New drugs with alternative mechanisms of action are always welcome for the treatment of resistant or intolerant CP-CML. Asciminib is a first-in-class STAMP (Specifically Targeting the ABL Myristoyl Pocket) inhibitor with the potential to overcome resistance or intolerance to approved TKIs. Rea et al (Blood 2021 Aug 18) reported the results of the ASCEMBL trial that compare 40 mg twice daily asciminib vs. bosutinib in patients with CP-CML refractory to >2 previous lines of therapy. The rates of MMR at week 24 in patients receiving asciminib and bosutinib were 25.5% and 13.2%, respectively (difference 12.2%; P = .029). The bosutinib arm, compared to the asciminib arm, had a more frequent occurrence of grade 3 or higher adverse events (AE; 60.5% vs. 50.6%) and AEs leading to treatment discontinuation (21.1% vs. 5.8%). This will be another important alternative for CP-CML patients failing 2 lines of therapy; however, it is still unclear if the drug may be superior to ponatinib in the same setting.

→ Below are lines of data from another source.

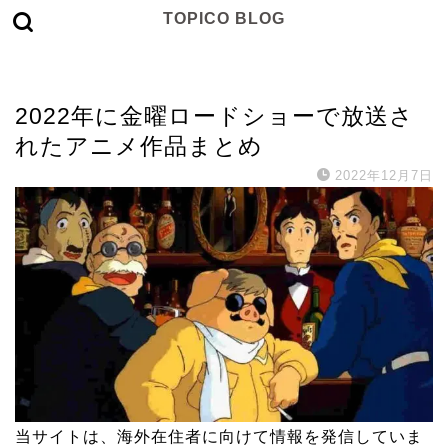
TOPICO BLOG
テレビ
2022年に金曜ロードショーで放送さ
れたアニメ作品まとめ
2022年12月7日
当サイトは、海外在住者に向けて情報を発信していま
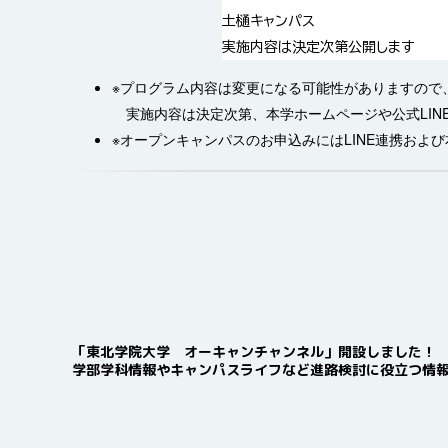
土樋キャンパス
実施内容は決定次第公開します
※プログラム内容は変更になる可能性がありますので
実施内容は決定次第、本学ホームページや公式LI
※オープンキャンパスのお申込みにはLINE連携およ
「東北学院大学 オーキャンチャンネル」開設しました！
学部学科情報やキャンパスライフなど進路検討に役立つ情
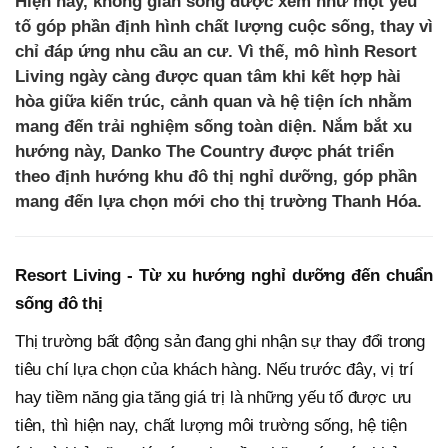
Hiện nay, không gian sống được xem như một yếu
tố góp phần định hình chất lượng cuộc sống, thay vì
chỉ đáp ứng nhu cầu an cư. Vì thế, mô hình Resort
Living ngày càng được quan tâm khi kết hợp hài
hòa giữa kiến trúc, cảnh quan và hệ tiện ích nhằm
mang đến trải nghiệm sống toàn diện. Nắm bắt xu
hướng này, Danko The Country được phát triển
theo định hướng khu đô thị nghỉ dưỡng, góp phần
mang đến lựa chọn mới cho thị trường Thanh Hóa.
Resort Living - Từ xu hướng nghỉ dưỡng đến chuẩn
sống đô thị
Thị trường bất động sản đang ghi nhận sự thay đổi trong
tiêu chí lựa chọn của khách hàng. Nếu trước đây, vị trí
hay tiềm năng gia tăng giá trị là những yếu tố được ưu
tiên, thì hiện nay, chất lượng môi trường sống, hệ tiện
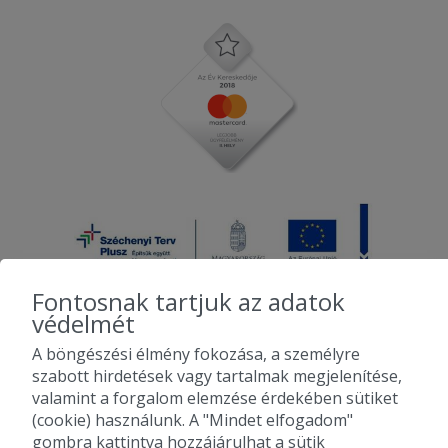
Fontosnak tartjuk az adatok
védelmét
A böngészési élmény fokozása, a személyre
2010-2026 Copyright - Falatozz.hu - Diston-line Kft.
szabott hirdetések vagy tartalmak megjelenítése,
valamint a forgalom elemzése érdekében sütiket
Pizza, gyros, hamburger, menük kedvező áron, egy helyen az összes
(cookie) használunk. A "Mindet elfogadom"
étterem ajánlata.
gombra kattintva hozzájárulhat a sütik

In the new era of COVID-19, patients with hematologic malignancies are at an increased risk of SARS-CoV-2 disease (COVID-19) and an adverse outcome. However, is unclear if this can be seen across the board in all type of hematologic malignancies, as a low mortality rate has been described in patients with CP-CML, suggesting that TKIs may have a protective role against severe COVID-19. Bonifacio et al (Cancer Med 2021 Aug 31) conducted a cross-sectional study of 564 consecutive patients with CML who were tested for anti-SARS-CoV-2 IgG/IgM antibodies at their first outpatient visit between May and early November 2020 in 5 hematologic centers representative of 3 Italian regions. Interestingly, the serological prevalence of SARS-CoV-2 infection in patients with CML after the first pandemic wave was similar to that in the general population. The data confirm mild SARS-CoV-2 infection in patients with CML and suggest that patients with CML succeed to mount an antibody response after exposure to SARS-CoV-2 similar to the general population.